Saved entries:

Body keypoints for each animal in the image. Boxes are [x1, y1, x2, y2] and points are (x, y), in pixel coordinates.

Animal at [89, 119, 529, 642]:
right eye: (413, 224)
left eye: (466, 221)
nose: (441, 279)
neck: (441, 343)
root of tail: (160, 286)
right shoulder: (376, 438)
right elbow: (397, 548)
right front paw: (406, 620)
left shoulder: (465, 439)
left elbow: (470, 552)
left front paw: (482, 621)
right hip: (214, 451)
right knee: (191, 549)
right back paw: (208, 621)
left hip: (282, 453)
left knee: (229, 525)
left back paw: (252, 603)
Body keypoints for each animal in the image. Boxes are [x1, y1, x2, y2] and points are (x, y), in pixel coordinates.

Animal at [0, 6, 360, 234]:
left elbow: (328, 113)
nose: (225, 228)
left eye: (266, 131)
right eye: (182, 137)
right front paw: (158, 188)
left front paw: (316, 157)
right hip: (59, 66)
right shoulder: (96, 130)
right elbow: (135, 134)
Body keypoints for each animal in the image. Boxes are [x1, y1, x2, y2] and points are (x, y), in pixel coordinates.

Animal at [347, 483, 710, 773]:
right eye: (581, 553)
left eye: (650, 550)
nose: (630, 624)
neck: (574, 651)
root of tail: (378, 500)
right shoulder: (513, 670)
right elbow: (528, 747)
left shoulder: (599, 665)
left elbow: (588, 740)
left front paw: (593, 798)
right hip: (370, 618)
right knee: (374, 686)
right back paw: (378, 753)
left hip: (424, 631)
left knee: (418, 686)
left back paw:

Your assignment:
Output the data in full, please, exactly as written.

Response below:
Body keypoints for each animal in the image. Boxes are [x1, y1, x2, y2] and points are (x, y), in pixel coordinates.

Animal at [89, 119, 529, 642]:
right eye: (413, 224)
left eye: (466, 221)
nose: (441, 279)
neck: (441, 343)
root of tail: (160, 286)
right shoulder: (376, 438)
right elbow: (397, 548)
right front paw: (406, 620)
left shoulder: (465, 439)
left elbow: (470, 552)
left front paw: (482, 621)
right hip: (214, 451)
right knee: (191, 549)
right back paw: (208, 621)
left hip: (282, 453)
left knee: (229, 525)
left back paw: (252, 603)
Body keypoints for each animal in the image. Boxes are [x1, y1, x2, y2] and points are (x, y), in pixel coordinates.

Animal at [0, 6, 360, 234]:
left elbow: (328, 113)
nose: (225, 228)
left eye: (266, 131)
right eye: (182, 137)
right front paw: (158, 188)
left front paw: (316, 157)
right hip: (59, 66)
right shoulder: (96, 130)
right elbow: (135, 134)
Body keypoints for each animal in the image. Boxes are [x1, y1, x2, y2] and points are (x, y), in pixel coordinates.

Animal at [347, 483, 710, 773]:
right eye: (581, 553)
left eye: (650, 550)
nose: (630, 624)
neck: (574, 651)
root of tail: (378, 500)
right shoulder: (513, 670)
right elbow: (528, 747)
left shoulder: (599, 665)
left elbow: (588, 740)
left front paw: (593, 798)
right hip: (370, 618)
right knee: (374, 686)
right back paw: (378, 753)
left hip: (424, 631)
left knee: (418, 686)
left back paw:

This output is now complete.